Fidelity of Implementation in a Preschool Math Intervention

Sophie Williamson
Sophie Williamson

Sophie Williamson ’22 is a Psychology and Education Studies double major from Lexington, MA. She is currently interested in early childhood development and education, and the practice of translating research into practice in the classroom. When she is not in class she works as a tutor and Coordinator for the Traverse Square Afterschool program. In her free time, she enjoys reading, cooking, and baking.

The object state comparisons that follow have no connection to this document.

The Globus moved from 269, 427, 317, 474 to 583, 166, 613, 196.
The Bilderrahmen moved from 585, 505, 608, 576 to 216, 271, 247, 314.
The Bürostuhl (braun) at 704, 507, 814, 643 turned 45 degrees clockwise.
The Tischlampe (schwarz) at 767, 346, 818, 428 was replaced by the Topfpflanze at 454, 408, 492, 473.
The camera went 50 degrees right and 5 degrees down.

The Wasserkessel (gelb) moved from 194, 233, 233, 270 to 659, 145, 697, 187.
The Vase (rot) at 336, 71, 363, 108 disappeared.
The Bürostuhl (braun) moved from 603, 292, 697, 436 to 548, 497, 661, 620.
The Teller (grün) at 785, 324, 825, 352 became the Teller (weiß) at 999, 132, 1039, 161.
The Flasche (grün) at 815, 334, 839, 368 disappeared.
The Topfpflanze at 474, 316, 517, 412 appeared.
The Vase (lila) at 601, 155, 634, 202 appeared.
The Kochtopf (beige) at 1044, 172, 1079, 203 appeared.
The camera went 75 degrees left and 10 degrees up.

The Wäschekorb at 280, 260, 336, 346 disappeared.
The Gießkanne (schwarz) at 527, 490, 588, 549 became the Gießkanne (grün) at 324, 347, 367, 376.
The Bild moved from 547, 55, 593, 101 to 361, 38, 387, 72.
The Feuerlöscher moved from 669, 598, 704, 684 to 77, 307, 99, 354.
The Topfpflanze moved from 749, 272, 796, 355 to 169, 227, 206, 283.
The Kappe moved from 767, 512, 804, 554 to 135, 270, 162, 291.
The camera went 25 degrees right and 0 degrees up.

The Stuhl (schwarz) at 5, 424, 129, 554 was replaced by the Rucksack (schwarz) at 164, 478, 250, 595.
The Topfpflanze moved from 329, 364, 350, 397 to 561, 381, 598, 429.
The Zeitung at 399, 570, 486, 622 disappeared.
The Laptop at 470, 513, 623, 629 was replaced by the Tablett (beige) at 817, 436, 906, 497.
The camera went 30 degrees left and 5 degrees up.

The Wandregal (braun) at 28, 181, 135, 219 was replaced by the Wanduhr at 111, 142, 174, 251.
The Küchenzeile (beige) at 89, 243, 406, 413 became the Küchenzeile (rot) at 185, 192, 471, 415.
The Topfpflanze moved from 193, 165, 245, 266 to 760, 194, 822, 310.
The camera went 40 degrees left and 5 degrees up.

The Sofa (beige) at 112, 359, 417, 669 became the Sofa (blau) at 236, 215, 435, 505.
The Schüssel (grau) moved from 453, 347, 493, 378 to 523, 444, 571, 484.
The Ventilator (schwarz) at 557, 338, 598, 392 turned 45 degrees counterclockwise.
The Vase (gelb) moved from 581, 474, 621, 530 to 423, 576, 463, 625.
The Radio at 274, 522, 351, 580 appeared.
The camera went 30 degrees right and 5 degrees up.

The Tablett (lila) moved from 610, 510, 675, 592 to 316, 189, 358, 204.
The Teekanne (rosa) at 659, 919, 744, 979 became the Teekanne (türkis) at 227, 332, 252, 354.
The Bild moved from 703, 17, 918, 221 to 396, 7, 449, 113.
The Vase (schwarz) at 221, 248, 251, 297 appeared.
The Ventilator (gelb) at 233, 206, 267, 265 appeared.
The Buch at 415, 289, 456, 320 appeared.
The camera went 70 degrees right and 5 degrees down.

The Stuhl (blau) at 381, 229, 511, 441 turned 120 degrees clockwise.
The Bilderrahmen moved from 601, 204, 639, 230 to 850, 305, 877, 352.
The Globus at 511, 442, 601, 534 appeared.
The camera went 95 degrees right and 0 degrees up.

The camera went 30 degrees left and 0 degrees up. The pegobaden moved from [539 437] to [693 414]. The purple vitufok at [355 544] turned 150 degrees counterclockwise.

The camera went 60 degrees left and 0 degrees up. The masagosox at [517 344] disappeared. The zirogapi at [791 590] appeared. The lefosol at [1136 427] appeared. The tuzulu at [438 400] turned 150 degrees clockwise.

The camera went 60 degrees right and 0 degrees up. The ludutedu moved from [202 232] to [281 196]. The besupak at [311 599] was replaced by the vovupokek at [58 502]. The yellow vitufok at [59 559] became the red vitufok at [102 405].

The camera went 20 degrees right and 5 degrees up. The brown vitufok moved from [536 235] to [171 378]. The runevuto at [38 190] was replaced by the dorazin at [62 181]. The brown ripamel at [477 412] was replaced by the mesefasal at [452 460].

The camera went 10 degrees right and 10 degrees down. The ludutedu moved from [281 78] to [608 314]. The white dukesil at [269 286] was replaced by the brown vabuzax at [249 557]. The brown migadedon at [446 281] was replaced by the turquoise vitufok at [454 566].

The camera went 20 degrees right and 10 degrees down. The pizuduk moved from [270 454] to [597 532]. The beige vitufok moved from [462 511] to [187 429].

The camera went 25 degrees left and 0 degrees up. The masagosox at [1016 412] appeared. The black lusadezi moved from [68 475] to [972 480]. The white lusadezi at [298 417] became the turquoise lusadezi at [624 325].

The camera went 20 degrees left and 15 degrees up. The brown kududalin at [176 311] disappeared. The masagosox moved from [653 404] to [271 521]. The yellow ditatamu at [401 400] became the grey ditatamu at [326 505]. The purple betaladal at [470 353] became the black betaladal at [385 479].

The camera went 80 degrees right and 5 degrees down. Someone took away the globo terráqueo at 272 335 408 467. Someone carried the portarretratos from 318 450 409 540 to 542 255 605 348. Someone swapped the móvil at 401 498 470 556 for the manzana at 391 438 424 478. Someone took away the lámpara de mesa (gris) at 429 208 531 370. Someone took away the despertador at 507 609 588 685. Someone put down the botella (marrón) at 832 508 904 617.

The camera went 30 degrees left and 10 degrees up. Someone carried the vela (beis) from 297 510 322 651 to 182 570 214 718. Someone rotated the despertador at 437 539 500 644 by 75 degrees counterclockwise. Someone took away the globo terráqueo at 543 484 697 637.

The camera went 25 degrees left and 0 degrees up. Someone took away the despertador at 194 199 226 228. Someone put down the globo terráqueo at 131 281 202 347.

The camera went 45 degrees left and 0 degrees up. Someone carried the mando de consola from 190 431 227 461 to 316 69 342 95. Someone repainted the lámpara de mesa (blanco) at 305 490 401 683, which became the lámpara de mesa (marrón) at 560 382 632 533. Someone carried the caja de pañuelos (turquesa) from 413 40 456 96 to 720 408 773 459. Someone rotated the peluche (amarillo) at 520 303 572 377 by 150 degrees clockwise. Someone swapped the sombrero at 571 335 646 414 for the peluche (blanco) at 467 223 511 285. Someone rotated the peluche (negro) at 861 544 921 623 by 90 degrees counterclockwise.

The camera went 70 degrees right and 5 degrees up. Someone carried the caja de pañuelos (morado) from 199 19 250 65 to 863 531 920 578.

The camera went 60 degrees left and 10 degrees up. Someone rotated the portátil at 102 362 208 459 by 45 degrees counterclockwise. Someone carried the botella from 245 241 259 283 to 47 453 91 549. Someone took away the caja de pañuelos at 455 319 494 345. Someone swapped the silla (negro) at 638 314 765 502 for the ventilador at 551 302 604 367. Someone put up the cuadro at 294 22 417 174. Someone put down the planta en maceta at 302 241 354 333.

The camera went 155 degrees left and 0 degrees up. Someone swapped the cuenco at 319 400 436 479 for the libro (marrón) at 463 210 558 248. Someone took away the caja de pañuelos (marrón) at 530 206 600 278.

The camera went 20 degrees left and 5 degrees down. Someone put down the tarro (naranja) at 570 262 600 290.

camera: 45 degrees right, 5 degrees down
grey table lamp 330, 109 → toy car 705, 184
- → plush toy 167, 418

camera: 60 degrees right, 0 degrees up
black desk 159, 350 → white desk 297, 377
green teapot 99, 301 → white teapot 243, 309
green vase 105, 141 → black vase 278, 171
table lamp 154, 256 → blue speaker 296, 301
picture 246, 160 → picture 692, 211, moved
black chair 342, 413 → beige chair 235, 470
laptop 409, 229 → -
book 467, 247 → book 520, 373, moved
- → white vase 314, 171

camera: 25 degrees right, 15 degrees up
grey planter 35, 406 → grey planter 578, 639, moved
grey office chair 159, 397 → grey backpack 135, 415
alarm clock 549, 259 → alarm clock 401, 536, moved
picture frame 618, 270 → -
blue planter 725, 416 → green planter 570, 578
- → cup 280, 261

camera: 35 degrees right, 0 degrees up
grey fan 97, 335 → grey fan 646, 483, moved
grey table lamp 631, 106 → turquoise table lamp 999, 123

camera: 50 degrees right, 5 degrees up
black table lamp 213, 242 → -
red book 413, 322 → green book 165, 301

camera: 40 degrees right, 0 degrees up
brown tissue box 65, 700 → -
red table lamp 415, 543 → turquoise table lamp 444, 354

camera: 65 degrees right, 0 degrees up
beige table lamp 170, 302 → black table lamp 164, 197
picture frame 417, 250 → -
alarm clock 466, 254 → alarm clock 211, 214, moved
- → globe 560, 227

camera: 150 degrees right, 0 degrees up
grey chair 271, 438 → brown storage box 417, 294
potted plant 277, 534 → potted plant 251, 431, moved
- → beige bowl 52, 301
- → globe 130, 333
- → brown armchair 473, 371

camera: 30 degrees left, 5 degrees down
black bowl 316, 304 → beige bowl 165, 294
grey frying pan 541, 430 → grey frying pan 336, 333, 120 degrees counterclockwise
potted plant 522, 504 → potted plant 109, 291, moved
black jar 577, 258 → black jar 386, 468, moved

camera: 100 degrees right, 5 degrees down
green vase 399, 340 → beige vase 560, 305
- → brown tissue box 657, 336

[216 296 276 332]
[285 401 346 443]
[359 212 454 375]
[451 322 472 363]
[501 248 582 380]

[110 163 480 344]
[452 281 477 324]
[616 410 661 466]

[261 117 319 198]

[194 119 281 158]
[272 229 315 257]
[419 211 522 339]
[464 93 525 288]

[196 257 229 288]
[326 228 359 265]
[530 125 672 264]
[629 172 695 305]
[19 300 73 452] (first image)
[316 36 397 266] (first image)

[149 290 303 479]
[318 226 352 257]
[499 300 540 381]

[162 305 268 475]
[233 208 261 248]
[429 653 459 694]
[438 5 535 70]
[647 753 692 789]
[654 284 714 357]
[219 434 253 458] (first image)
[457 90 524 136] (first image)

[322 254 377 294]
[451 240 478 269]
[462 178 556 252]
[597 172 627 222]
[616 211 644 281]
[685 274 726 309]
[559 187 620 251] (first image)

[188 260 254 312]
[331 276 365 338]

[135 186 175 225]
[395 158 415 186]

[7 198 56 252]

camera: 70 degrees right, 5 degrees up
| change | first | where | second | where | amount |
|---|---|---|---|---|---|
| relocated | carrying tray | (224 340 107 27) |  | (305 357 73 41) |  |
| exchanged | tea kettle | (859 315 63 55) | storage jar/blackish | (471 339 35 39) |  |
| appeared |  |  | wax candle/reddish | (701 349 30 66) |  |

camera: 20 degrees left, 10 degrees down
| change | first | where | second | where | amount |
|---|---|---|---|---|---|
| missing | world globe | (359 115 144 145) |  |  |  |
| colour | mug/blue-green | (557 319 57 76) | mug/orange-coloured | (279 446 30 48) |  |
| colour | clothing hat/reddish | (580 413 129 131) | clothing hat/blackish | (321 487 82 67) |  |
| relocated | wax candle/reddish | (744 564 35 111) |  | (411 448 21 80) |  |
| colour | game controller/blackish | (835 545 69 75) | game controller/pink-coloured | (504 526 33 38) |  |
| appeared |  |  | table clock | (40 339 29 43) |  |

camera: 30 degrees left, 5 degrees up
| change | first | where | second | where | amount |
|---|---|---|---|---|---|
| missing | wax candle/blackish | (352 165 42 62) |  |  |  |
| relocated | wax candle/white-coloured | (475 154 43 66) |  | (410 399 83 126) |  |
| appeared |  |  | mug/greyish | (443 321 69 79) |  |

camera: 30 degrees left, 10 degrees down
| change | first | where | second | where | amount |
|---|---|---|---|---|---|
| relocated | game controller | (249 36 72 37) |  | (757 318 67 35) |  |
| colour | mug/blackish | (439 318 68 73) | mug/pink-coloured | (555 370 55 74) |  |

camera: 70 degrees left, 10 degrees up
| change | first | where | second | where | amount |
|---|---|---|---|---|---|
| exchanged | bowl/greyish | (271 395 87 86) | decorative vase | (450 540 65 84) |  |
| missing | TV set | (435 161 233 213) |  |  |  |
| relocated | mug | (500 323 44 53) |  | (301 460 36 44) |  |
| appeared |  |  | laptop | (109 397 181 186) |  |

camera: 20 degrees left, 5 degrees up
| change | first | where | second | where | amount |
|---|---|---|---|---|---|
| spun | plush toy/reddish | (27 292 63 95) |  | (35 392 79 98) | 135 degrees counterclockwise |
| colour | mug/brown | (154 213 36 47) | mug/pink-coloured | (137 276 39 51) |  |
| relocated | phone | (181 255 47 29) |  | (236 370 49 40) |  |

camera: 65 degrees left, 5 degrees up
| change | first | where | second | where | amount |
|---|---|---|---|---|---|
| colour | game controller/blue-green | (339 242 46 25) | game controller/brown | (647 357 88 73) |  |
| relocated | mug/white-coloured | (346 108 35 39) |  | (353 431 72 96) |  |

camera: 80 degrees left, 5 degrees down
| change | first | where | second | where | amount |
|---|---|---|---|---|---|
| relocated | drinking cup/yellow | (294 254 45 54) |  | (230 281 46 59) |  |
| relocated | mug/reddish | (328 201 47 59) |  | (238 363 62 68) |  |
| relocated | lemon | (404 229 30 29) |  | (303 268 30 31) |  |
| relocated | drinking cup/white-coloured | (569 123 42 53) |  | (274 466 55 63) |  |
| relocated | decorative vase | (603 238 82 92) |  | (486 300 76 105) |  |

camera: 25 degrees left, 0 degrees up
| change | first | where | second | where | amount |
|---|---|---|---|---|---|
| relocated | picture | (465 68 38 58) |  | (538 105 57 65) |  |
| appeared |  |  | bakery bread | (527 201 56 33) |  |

Abstract: Fidelity of implementation measures the extent to which teachers or other implementors follow the ideal of an intervention. It serves as a measure of internal validity, a check of experimental manipulation, and can allow researchers to attribute success or failures to the intervention. It is a crucial element of an educational intervention, but many studies do not even mention it. With the Wesleyan Preschool Math Games, a set of research-based math games intended to be implemented by teachers through guided play, we have designed a series of measurements to test fidelity of implementation. Fidelity of implementation is a multidimensional concept and includes both structural fidelity (presence or absence of key intervention elements) and procedural fidelity (quality of the implementation). The first tool in our measurement battery is a pre-training questionnaire to assess teachers’ natural guidance style. This is valuable because teachers’ own pedagogical philosophies often predict their fidelity of implementation. The second tool in our measurement set will be a questionnaire to assess structural fidelity (e.g., which game did you play, how long was the play session). Our final instrument, a coding sheet for recorded classroom observations, serves as a check of experimental manipulation and a measurement of procedural fidelity (e.g., the total number of guided play interactions, how the teacher is interacting with the students, and who is initiating the math talk). By observing and coding the classrooms, we will better understand what is happening in the classroom across conditions and check that our study conditions are distinguishable from each other.